Université de Franche-Comté

Le vrai prix de la transmission agricole

 

Champlitte (70). Photo Le petit explorateur

La valeur d’une exploitation agricole ne se calcule pas seulement sur la base d’un nombre d’hectares ou de têtes de bétail. Aux considérations d’ordre économique s’ajoute une dimension immatérielle, proche de l’affectif, dès lors qu’il s’agit pour un agriculteur de confier son entreprise à d’autres mains. Sa volonté d’assurer la pérennité de l’exploitation s’inscrit pour lui en filigrane dans les clauses de la succession.

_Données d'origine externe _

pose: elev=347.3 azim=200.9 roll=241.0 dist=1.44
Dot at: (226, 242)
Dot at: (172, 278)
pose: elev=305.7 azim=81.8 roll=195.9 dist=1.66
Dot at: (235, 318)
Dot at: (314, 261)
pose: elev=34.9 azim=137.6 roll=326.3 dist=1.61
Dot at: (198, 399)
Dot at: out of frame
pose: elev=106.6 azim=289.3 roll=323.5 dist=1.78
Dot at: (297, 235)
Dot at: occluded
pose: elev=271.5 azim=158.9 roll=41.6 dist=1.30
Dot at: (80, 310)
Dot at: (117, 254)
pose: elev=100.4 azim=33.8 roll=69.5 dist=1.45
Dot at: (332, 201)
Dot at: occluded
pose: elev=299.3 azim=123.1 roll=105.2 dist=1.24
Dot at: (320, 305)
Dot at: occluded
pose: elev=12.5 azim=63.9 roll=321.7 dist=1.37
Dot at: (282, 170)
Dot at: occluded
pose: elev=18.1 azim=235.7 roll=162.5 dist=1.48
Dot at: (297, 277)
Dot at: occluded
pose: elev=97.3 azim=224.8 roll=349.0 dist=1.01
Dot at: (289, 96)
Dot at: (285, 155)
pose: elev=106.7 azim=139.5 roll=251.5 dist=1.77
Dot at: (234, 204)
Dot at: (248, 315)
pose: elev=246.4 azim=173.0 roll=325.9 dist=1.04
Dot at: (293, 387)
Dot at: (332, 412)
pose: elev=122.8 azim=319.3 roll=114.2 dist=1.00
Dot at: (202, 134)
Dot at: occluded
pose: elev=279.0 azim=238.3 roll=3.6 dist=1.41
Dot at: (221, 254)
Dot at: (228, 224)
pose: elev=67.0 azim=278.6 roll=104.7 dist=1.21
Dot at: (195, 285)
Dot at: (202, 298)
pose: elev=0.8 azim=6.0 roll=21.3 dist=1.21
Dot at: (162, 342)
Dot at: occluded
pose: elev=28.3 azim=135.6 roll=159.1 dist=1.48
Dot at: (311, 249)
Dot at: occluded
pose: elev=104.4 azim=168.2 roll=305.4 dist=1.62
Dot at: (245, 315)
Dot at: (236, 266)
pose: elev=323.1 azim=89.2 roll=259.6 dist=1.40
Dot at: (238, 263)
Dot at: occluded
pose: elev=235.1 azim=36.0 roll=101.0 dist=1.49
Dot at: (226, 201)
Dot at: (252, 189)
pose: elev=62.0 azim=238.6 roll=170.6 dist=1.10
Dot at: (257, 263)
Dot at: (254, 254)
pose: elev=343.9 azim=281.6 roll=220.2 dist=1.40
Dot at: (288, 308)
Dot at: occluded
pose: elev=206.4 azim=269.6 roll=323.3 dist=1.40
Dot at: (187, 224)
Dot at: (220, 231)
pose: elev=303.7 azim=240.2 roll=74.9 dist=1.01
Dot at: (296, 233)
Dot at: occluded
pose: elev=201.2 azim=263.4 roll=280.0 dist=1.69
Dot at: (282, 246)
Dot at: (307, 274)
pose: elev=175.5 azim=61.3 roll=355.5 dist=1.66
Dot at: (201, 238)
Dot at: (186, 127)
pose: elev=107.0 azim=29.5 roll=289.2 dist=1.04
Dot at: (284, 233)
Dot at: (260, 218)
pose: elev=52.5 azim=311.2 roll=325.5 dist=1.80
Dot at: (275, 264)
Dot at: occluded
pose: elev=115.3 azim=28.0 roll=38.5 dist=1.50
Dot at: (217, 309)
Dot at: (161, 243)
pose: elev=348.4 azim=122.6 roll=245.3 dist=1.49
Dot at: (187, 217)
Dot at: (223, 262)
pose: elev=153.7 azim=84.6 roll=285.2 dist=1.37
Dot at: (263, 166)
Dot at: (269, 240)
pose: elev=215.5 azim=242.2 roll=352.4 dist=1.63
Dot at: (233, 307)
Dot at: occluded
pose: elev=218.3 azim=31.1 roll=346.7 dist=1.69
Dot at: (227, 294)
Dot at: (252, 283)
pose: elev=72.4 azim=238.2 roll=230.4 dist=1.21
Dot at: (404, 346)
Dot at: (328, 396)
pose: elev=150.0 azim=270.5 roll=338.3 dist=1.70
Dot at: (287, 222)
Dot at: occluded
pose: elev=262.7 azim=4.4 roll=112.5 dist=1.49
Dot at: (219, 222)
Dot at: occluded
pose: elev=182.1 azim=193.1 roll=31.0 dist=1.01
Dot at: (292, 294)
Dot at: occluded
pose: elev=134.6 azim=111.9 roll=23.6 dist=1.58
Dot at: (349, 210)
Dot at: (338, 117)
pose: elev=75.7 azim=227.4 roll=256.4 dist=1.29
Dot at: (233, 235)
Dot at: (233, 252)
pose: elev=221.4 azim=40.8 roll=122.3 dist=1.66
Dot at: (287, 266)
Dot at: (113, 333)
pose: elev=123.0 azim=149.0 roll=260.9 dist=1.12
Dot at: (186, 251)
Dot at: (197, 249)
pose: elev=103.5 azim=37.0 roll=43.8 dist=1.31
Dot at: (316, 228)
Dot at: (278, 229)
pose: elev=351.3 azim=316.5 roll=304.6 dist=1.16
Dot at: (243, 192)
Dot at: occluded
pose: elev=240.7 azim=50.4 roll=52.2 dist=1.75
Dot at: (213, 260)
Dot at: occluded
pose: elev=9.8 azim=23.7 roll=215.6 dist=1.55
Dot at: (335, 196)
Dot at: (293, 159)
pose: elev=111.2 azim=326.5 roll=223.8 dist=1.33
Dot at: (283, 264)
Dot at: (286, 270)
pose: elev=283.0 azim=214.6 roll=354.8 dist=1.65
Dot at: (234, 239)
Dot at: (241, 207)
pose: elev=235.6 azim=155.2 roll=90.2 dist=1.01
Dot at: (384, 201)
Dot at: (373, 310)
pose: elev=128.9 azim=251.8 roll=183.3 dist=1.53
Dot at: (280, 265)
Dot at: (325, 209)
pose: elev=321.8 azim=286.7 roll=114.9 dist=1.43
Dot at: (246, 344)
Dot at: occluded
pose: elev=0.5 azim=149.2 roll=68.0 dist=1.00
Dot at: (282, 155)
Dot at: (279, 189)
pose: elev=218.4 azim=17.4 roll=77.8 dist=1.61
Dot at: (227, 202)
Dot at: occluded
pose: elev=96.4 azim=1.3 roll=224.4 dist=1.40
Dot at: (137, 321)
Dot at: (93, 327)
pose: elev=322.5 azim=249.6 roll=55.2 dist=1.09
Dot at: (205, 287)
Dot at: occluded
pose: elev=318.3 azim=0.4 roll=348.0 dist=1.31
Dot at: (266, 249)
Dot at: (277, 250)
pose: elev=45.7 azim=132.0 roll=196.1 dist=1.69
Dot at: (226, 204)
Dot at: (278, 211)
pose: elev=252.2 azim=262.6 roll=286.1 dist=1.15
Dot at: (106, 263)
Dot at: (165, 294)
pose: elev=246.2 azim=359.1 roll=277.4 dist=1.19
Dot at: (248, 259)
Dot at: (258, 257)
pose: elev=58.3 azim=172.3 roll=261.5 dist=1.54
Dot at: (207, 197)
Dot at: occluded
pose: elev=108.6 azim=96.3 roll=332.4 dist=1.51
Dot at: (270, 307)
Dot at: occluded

C’est pour mieux appréhender cet aspect symbolique de la transmission que le Laboratoire de sociologie et d’anthropologie de l’université de Franche-Comté (LASA) participe depuis 2017 au projet FARM VALUE, financé par l’ANR, en collaboration avec des économistes de l’université de Rennes et des sociologues de l’ENSA de Toulouse.

Professeure de sociologie, Dominique Jacques-Jouvenot est depuis longtemps impliquée par ses recherches dans les affaires de transmission d’exploitations. Avec son équipe du LASA, elle mène l’enquête sur le terrain pour FARM VALUE afin de déterminer ce qui fonde la part irrationnelle de la valeur d’un bien, dans le domaine de l’élevage.

« La valeur économique d’une exploitation en Franche-Comté varie du simple au double selon qu’elle se trouve en plaine ou sur les hauteurs du Jura, sur une terre à comté. Mais la problématique est la même partout : trouver un repreneur qui saura continuer à la faire vivre. Les exploitants sont animés par le sentiment d’être dépositaires d’un patrimoine, le temps d’une vie, et par une loyauté intergénérationnelle très significative. Et cet aspect des choses a une réelle influence sur le prix de vente d’une exploitation. »

 

Reproduction du schéma familial

En général, l’ensemble de la famille espère que la ferme va trouver repreneur dans ses rangs. Même si cette transmission est souvent source de discussions animées, voire de brouilles dans la famille, chacun souhaite que l’histoire se poursuive avec une nouvelle génération. Celui qui reprendra le flambeau paie cher son privilège : il subit à la fois la pression financière, avec un endettement souvent lourd, et la pression familiale, pour la dette qu’il contracte envers les autres. « Il est à la fois détenteur du droit d’hériter et obligé par le devoir de pérennité », remarque Dominique Jacques-Jouvenot.

Parce que la question est prioritaire pour lui, le cédant est prêt à négocier les prix à la baisse pour ne pas pénaliser son repreneur avec des montants souvent très élevés, au minimum 200 000 euros pour les exploitations dont il est question dans l’étude.

Cependant les successeurs sont pour la plupart des personnes étrangères à la famille, soit parce qu’il n’y a pas de fils pour continuer, soit parce qu’ils ne sont pas intéressés par le métier ou peu enclins à engager les sommes nécessaires; les filles sont par ailleurs très peu investies dans le domaine de l’élevage, en tant qu’exploitantes. Pour le nouveau venu, une transition d’un an ou deux est imposée, pendant laquelle il va faire ses armes, accompagné par le cédant sous une forme ou une autre de collaboration. Ce passage obligé prend souvent des allures de mise à l’épreuve, c’est une période d’essai au terme de laquelle le cédant sera conforté ou non dans son choix. Si la confiance est acquise, on observe que le schéma familial se reproduit. « Il se reconstruit une parenté là où il n’y en a pas. Il faut bien comprendre qu’une transmission réussie est un enjeu psychologiquement capital pour le cédant, pour qui il est très difficile d’assumer d’avoir à casser la lignée familiale. »

Le projet FARM VALUE atteste pour la première fois l’importance de cette dimension subjective dans l’établissement du prix des exploitations agricoles ; ces éléments de connaissance s’ajoutent aux estimations économiques pour donner un sens nouveau à leur évaluation.